They reduced their number of sexual partners and one-time sexual encounters after learning about the outbreak, i.e., they became self-aware to prevent onward mpox transmission.
However, there is a lack of data on how these two interventions prevented mpox transmission. A fair estimate of the combined effectiveness of these two interventions in the US could inform strategies to prepare for subsequent mpox epidemics. Moreover, this data might be relevant to other reemerging infectious diseases.
About the study
In the present study, researchers first constructed a deterministic SEIARV model that separated high-risk and low-risk sub-populations in the US into 11 compartments by vaccination status and the natural history of mpox infection.
Notably, the high-risk group comprised MSM ≥13 who were at risk of acquiring mpox through risky sexual behaviors, such as having multiple sex partners.
Published empirical studies helped estimate model parameters for the natural history of mpox infection and large-scale case-control studies for the real-world effectiveness of the JYNNEOS® vaccine.
The first day of model simulation was 10 May 2022, and the US-CDC reports helped derive daily mpox cases in the US.
Some key model assumptions were that pre-symptomatic mpox transmission occurred up to four days before the onset of symptoms and decreased subsequently, symptomatic patients were more infectious than asymptomatic ones, and there was a 14-day induction period after the first and second doses of vaccination.
Next, the researchers applied the least square method to estimate the effective population size of the high-risk group, the transmission coefficients, and the number of people in the compartments that were or would have been infectious for mpox during the actual US mpox epidemic. The model with the smallest mean square error (MSE) was the best-fit model.
There was a gap in data regarding the precise proportion of high-risk MSM among the vaccine (JYNNEOS®) recipients in the US.
To address this, the researchers distributed the daily vaccine administration rate for the first and second doses in a 2:1 ratio between the high-low-risk groups, assuming all vaccines were for pre-exposure prophylaxis.
Another critical assumption for modeling was that 50% of the high-risk group reduced their previous risky sexual behaviors by 50% since 22 May 2022.
The primary study outcome was the prevention percentage of total reported cases and cumulative mpox infections (symptomatic+asymptomatic) compared to the counterfactual scenario (no interventions).

####################

- Your tasks -
**A.** Rewrite the paragraph of the mpox study text that begins "Some key model assumptions were" as a short bulleted list.
**B.** In the mpox study text, what date was the first day of model simulation?
**C.** Continue the mpox study text after its final sentence.
The rows are not needed for anything here.

- Data provided -
####################

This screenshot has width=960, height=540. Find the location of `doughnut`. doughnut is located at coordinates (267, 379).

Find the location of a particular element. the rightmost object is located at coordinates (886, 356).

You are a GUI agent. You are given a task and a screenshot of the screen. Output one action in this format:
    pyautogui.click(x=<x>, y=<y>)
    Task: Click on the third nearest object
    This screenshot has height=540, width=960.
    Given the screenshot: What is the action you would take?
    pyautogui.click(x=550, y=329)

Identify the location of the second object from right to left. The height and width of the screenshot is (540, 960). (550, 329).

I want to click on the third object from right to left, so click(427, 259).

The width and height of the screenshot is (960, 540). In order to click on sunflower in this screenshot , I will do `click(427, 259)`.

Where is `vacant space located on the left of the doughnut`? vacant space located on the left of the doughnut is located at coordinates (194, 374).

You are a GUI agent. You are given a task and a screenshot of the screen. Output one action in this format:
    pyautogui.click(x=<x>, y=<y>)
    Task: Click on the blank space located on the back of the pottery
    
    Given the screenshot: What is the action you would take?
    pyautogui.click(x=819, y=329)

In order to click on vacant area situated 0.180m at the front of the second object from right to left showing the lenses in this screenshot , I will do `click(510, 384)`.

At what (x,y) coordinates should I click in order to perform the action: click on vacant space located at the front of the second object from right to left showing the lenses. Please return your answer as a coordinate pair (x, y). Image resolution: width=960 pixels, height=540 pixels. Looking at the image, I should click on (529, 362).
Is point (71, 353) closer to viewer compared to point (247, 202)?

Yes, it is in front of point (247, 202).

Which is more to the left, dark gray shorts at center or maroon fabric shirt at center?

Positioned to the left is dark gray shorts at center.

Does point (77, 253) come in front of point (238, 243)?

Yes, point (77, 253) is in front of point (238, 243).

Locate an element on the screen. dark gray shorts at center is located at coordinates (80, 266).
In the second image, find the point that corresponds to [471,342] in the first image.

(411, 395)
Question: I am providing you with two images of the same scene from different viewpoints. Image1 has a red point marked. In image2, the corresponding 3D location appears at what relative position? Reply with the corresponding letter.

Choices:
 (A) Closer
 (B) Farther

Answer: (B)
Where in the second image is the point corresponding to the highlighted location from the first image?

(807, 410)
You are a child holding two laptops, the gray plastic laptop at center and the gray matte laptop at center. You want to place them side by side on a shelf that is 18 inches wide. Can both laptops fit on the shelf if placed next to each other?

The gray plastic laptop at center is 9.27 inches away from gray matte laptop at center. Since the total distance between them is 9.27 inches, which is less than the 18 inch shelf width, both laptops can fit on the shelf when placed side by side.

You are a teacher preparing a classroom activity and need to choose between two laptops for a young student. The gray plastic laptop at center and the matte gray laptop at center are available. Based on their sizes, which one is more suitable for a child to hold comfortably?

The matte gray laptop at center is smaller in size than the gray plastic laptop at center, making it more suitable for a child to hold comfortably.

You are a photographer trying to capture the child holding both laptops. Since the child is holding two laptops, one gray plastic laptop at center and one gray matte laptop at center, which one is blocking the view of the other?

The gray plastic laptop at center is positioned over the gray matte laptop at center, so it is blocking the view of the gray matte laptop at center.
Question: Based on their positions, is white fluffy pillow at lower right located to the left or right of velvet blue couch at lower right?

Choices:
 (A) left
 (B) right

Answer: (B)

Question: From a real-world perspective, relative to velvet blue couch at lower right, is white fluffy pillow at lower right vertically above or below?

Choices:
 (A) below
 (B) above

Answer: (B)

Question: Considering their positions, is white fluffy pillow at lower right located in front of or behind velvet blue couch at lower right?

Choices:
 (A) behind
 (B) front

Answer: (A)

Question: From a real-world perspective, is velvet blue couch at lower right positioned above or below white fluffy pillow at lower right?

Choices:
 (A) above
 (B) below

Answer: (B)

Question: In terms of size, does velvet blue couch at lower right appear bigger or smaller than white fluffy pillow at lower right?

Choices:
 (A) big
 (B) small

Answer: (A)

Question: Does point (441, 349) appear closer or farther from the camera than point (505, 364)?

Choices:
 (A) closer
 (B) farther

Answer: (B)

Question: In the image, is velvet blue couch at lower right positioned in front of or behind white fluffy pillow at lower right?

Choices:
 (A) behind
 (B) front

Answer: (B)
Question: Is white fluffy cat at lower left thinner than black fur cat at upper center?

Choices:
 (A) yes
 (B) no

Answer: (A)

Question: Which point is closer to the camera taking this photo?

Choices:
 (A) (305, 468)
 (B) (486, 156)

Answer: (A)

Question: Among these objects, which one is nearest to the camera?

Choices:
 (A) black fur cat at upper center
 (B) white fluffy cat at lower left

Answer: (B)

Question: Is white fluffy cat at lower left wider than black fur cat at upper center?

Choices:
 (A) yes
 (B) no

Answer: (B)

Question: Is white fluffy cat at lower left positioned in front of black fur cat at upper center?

####################

- Outputs in order -
**A.**
- Pre-symptomatic mpox transmission happened up to four days before symptom onset and then decreased.
- Symptomatic patients were more infectious than asymptomatic ones.
- An induction period of 14 days followed both the first and second vaccine doses.

**B.** 10 May 2022.

**C.**
The team also performed one- and three-way sensitivity analyses by varying study parameters, e.g., the proportion of mpox cases and asymptomatic cases reported in the US, JYNNEOS® vaccine effectiveness, and a combination of these to determine their impact on the prevention percentages.
Results
Per the best model simulation, the high- and low-risk groups' effective proportion of the population was 4% (n=114,931) and 96% (n=2,758,352) of the total at-risk population, respectively.
Daily reported mpox cases peaked on 6 August 2022, with reported case numbers reaching 505; however, they declined substantially by the year's end.
The number of all types of cases estimated by the model from 22 May-22 December 2022 was 29,559 (±5%), similar to the actual reported mpox case numbers to CDC (29,918), and of these, 71.8% were from the high-risk group.
Alone, two-dose vaccination administration and high-risk group awareness could prevent 21.2% and 15.4% of reported mpox cases or infections (symptomatic+ asymptomatic) by the end of 2022, compared to the counterfactual scenario.
However, together, they prevented 64% of reported cases and infections, implying they worked remarkably well and almost successfully controlled the mpox epidemic in the US. Sensitivity analysis confirmed these findings, too.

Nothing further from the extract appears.